> _Die Aufgabe_: Schreib aus dem Text zur Durchsicht weiter unten den Abschnitt zwischen „Köln – Caro sitzt in“ und „Sie als Prostituierte?“ wortgetreu ab, beide Stellen eingeschlossen.

Köln – Caro sitzt in schwarzer Unterwäsche auf der Bettkante. In einem Appartementhaus im Rechtrheinischen, wo Prostituierte sich tage- oder wochenweise Zimmer mieten können, hat die 22-Jährige sich vor vier Monaten im Erdgeschoss einquartiert. Die Wände ihres Zimmers sind rot gestrichen, hinter dem Bett hängt ein großer Spiegel, im Zimmer verstreut liegen Dessous, ein roter Lederrock und rosa Plüschpantoffeln mit Puschel. Zu einem Interview über sich und ihren Beruf war Caro sofort bereit. Ihre einzige Bedingung: Wenn ein Kunde klingelt, geht das Geschäft vor. Und so wurde das Gespräch an jenem Nachmittag mehrfach unterbrochen. -> Hier: Alle 20 Folgen der Serie „Köln im Rotlicht“ im Überblick!

Caro, warum arbeiten Sie als Prostituierte?

> _Bereitgestellte Daten_:

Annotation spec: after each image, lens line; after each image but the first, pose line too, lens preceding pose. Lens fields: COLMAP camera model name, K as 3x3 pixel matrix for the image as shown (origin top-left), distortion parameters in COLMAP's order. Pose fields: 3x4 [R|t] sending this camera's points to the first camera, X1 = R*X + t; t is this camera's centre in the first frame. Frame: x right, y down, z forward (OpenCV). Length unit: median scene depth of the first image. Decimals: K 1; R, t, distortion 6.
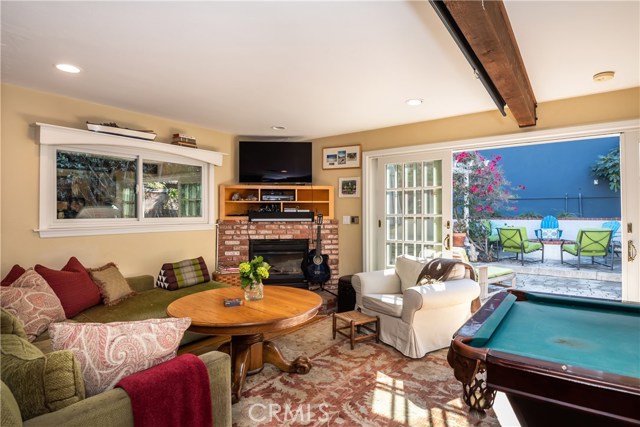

> _Antwort zur Aufgabe_:
Köln – Caro sitzt in schwarzer Unterwäsche auf der Bettkante. In einem Appartementhaus im Rechtrheinischen, wo Prostituierte sich tage- oder wochenweise Zimmer mieten können, hat die 22-Jährige sich vor vier Monaten im Erdgeschoss einquartiert. Die Wände ihres Zimmers sind rot gestrichen, hinter dem Bett hängt ein großer Spiegel, im Zimmer verstreut liegen Dessous, ein roter Lederrock und rosa Plüschpantoffeln mit Puschel. Zu einem Interview über sich und ihren Beruf war Caro sofort bereit. Ihre einzige Bedingung: Wenn ein Kunde klingelt, geht das Geschäft vor. Und so wurde das Gespräch an jenem Nachmittag mehrfach unterbrochen. -> Hier: Alle 20 Folgen der Serie „Köln im Rotlicht“ im Überblick!

Caro, warum arbeiten Sie als Prostituierte?